» **Document text**

Pack it full of tissue. If one corner is wet, that's where the leak is. You can usually narrow it down to buttons, or port, etc.
 
Now, I simply use a vacuum valve and pump to make sure nothing is leaking.

I do that too but the best you can get with vacuum is one atmosphere.

I concur. IMO an even better leak check is a vacuum leak detector with electronic sensing. I have seen housings flood that were vacuum leak checked alone. Advantages include:
  • Air leaks more readily than water, which is ~800x more dense.
  • Many dynamic seals will leak at low pressure and not higher.
  • You can move/exercise your controls on deck, which may only leak in certain positions.
  • You can seal and pump-down the housing hours in advance of the dive for high confidence there are no slow leaks.
  • It retests your housing every time you reclose it. A hair or piece of fuzz in the back seal will be found before your dive and camera are ruined.
  • You get a visual indicator if the vacuum pressure goes down before enough water can enter to do damage.
  • You also get a water sensor in case the vacuum sensor fails or there is very high condensation when the housing hits cold water.
  • A vacuum sets your interchangeable port so it is far less likely to be dislodged when jumping in or accidently dropped in the water.

» **Records provided**

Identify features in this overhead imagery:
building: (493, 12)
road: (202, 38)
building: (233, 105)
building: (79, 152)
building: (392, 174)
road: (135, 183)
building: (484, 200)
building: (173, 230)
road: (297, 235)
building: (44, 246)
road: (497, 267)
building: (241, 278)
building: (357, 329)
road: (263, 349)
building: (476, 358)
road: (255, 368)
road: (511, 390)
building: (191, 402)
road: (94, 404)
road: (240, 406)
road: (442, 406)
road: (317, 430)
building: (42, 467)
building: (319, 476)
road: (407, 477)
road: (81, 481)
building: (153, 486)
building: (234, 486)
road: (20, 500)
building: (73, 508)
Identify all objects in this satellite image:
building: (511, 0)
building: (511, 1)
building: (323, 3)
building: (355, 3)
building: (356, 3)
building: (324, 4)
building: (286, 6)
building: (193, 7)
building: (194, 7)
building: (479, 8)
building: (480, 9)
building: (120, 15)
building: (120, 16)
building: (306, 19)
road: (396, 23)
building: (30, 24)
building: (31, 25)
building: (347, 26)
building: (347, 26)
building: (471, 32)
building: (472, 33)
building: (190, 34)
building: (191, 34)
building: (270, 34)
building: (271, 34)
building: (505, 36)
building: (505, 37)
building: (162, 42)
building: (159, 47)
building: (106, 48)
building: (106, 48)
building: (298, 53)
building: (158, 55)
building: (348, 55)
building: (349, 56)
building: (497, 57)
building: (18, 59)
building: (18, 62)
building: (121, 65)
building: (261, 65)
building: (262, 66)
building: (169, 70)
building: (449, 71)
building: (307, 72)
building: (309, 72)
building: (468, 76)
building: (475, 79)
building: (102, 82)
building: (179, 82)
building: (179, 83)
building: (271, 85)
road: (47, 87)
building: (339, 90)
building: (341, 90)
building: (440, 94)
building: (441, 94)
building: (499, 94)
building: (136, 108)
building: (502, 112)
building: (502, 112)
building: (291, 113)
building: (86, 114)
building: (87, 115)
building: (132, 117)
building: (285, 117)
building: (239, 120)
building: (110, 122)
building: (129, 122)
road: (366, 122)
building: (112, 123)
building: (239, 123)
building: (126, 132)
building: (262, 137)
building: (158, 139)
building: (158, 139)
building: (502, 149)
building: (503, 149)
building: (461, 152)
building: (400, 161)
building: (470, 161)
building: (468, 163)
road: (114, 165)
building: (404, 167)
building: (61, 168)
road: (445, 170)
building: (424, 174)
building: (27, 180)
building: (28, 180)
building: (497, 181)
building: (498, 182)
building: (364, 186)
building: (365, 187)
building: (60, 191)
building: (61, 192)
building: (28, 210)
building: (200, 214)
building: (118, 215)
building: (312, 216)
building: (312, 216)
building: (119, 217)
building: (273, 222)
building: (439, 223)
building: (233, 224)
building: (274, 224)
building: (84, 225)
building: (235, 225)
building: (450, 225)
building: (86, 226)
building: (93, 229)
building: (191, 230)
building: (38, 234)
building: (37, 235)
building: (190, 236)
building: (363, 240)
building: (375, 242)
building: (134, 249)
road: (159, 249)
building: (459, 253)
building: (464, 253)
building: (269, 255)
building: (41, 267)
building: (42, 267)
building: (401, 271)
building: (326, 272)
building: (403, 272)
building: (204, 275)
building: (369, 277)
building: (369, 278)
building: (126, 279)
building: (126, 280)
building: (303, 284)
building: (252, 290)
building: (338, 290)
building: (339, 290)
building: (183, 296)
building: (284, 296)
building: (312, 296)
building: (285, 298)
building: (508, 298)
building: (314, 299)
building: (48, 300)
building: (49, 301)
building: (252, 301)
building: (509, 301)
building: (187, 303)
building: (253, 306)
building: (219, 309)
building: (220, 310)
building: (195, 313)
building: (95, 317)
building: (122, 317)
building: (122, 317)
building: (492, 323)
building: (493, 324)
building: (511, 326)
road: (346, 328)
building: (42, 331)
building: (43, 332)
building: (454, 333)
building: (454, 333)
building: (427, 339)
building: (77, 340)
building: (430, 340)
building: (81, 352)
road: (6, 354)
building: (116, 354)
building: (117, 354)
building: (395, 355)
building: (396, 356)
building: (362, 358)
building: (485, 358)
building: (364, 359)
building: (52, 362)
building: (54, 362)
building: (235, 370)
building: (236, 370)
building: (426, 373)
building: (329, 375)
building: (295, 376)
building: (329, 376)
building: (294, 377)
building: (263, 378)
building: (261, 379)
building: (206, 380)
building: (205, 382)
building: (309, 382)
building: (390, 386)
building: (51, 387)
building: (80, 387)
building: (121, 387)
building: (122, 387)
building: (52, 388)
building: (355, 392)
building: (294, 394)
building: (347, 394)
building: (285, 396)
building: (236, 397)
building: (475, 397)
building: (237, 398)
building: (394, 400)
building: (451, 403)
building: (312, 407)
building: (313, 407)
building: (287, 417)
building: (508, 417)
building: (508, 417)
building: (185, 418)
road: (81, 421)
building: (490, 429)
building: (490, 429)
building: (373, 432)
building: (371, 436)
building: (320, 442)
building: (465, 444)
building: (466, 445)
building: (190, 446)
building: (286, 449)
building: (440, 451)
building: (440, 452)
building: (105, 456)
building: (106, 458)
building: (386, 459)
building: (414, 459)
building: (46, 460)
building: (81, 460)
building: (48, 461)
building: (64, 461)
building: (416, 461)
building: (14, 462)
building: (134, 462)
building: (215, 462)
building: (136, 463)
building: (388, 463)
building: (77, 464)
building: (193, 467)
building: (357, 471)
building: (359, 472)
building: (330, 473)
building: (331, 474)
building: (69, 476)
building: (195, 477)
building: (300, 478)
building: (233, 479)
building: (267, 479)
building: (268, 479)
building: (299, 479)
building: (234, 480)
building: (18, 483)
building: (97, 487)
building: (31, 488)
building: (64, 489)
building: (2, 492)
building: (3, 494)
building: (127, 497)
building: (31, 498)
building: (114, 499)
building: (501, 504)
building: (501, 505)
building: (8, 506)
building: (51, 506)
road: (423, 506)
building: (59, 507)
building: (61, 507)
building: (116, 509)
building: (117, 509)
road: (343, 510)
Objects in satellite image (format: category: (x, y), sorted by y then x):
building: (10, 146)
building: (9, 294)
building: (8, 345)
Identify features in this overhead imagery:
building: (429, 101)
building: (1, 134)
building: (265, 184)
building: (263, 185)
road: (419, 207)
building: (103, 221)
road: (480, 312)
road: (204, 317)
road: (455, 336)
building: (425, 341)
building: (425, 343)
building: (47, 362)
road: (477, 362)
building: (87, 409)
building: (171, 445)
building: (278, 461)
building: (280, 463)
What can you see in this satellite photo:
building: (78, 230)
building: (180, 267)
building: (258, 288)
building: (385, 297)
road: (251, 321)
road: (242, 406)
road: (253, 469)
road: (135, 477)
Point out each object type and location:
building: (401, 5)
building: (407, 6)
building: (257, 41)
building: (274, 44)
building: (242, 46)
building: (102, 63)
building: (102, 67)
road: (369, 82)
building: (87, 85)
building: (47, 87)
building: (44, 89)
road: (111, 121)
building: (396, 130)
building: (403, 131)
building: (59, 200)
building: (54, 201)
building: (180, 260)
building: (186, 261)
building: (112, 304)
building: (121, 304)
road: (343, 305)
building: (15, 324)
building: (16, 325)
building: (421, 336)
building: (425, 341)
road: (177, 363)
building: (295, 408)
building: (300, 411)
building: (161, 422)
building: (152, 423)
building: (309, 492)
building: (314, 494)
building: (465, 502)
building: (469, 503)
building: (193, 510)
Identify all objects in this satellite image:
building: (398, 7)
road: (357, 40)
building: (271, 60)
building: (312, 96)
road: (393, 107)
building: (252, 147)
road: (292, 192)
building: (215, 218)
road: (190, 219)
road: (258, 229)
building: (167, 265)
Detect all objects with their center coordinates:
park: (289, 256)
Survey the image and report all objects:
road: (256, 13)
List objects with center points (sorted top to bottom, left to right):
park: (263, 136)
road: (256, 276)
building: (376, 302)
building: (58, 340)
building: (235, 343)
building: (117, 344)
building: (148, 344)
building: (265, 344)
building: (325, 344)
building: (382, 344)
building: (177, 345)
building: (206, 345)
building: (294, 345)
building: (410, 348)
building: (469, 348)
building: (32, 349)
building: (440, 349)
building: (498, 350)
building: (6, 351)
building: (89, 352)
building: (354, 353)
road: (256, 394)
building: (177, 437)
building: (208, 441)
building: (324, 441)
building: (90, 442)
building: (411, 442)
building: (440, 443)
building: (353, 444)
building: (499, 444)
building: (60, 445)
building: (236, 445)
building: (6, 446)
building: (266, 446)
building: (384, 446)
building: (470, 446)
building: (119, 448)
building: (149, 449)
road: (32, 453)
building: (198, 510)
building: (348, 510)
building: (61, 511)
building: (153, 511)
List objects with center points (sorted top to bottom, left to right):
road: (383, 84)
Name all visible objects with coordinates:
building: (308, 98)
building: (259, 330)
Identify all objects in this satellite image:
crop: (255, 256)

» **Exercise instructions**
Set down word for word the part of the leak-check discussion above, starting at "I do that too" and ending at "camera are ruined.".

» **Exercise response**
I do that too but the best you can get with vacuum is one atmosphere.

I concur. IMO an even better leak check is a vacuum leak detector with electronic sensing. I have seen housings flood that were vacuum leak checked alone. Advantages include:
  • Air leaks more readily than water, which is ~800x more dense.
  • Many dynamic seals will leak at low pressure and not higher.
  • You can move/exercise your controls on deck, which may only leak in certain positions.
  • You can seal and pump-down the housing hours in advance of the dive for high confidence there are no slow leaks.
  • It retests your housing every time you reclose it. A hair or piece of fuzz in the back seal will be found before your dive and camera are ruined.